Limitations & Future Work

  • Current support is limited to text-guided style transfer; future work aims to incorporate image-guided prompts for finer artistic control.
  • ⚠️ The pipeline heavily relies on large-scale closed/open-source models (GPT-5, Gemini-2.5, GPT-4o, multiple Qwen2.5-VL sizes) and expert validation, posing questions regarding the cost and reproducibility of the 300k adversarial pairs.
  • ⚠️ The 98.6% accuracy on the self-built test set might be an overestimation due to dataset homogeneity; cross-domain generalization needs further validation.
  • RL reward signals combine StyleScore, CLIP, and Aesthetic scores; the optimal weighting and individual contributions of these components require more detailed investigation to avoid reward hacking.

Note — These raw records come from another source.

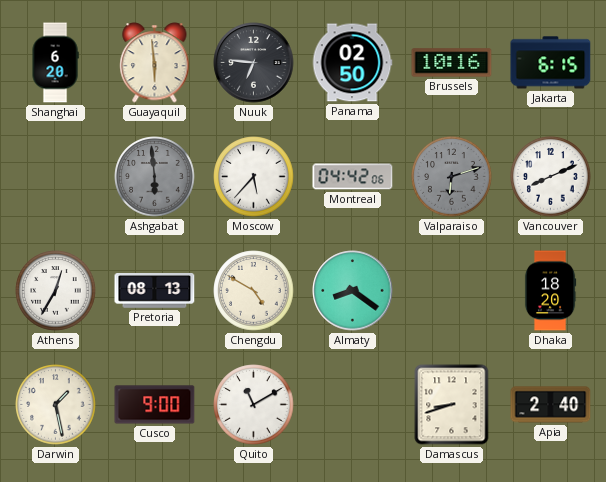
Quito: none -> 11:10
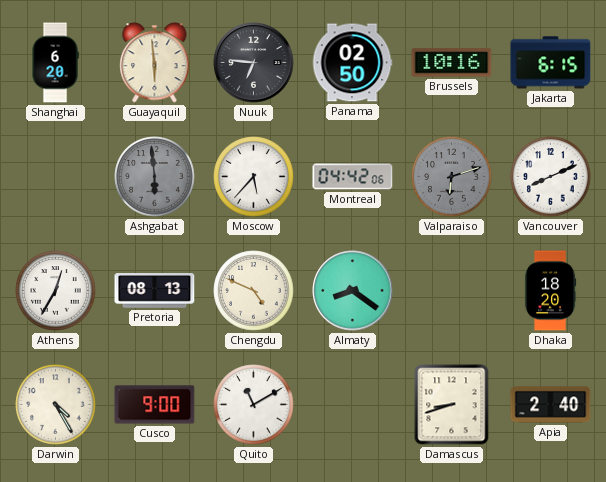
Chengdu: 4:50 -> 4:49
Darwin: 1:28 -> 4:25
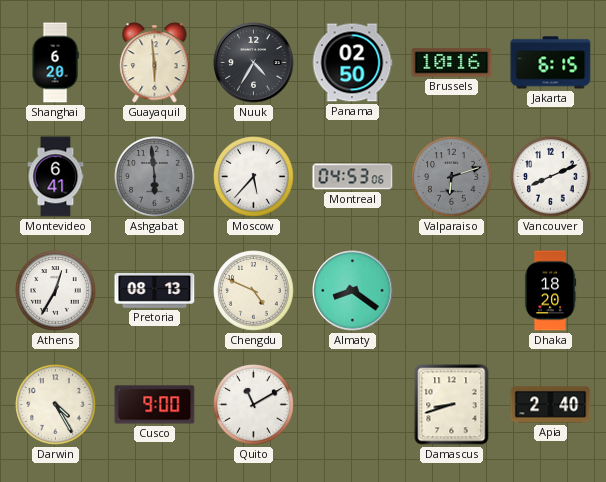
Nuuk: 6:46 -> 4:35
Montevideo: none -> 6:41
Montreal: 04:42 -> 04:53
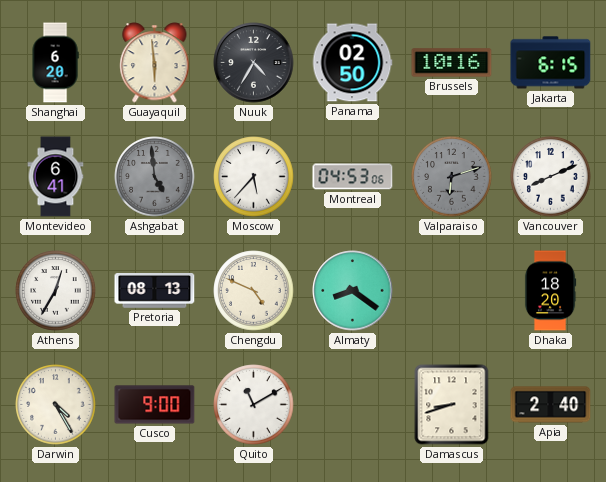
Ashgabat: 5:59 -> 4:59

  • vs FLUX.1[Kontext] (Baseline): Kontext excels at local edits but suffers from style inconsistency and semantic drift in global transfer; this work transforms it into a global style transfer engine via SFT+GRPO (L1 distance: 0.2457 → 0.0944).
  • vs Flow-GRPO: Adapts the ODE-to-SDE approach for exploration noise but replaces generic rewards with a task-specific StyleScore and adds temporal weighting.

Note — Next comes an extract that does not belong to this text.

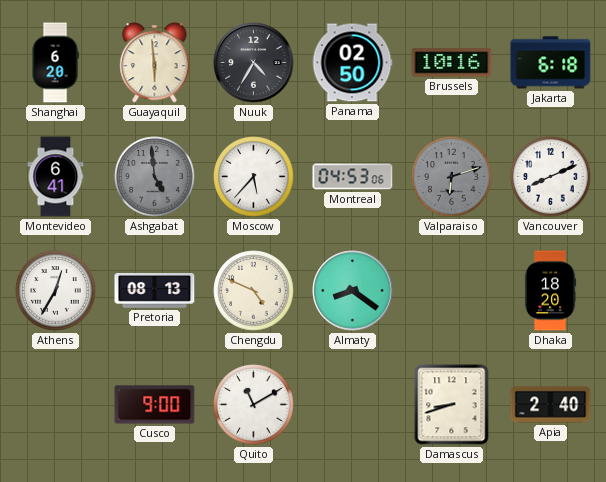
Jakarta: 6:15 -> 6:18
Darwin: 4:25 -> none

  • vs StyleBooth / Omnistyle (Dataset-focused): These provide high-quality positive pairs; this work advances to adversarial negatives to support preference learning.
  • vs DPO: DPO assumes the optimization target lies within the pre-training distribution, which is restrictive for multi-domain artistic styles; this work sidesteps this via "SFT distribution shifting + GRPO online exploration."

Rating

  • Novelty: ⭐⭐⭐⭐ Systematizing "adversarial preference data + specialized RM + two-stage GRPO" for style transfer is a novel combination of existing successful paradigms.
  • Experimental Thoroughness: ⭐⭐⭐⭐ Extensive benchmarks (public+internal), objective metrics, LLM scoring, and user studies; however, cross-domain RM validation is missing.
  • Writing Quality: ⭐⭐⭐⭐ Clear motivation and trade-off analysis; minor issues with equation numbering.
  • Value: ⭐⭐⭐⭐ Provides a practical reward-driven solution for style-content decoupling, offering significant insights for the diffusion post-training community.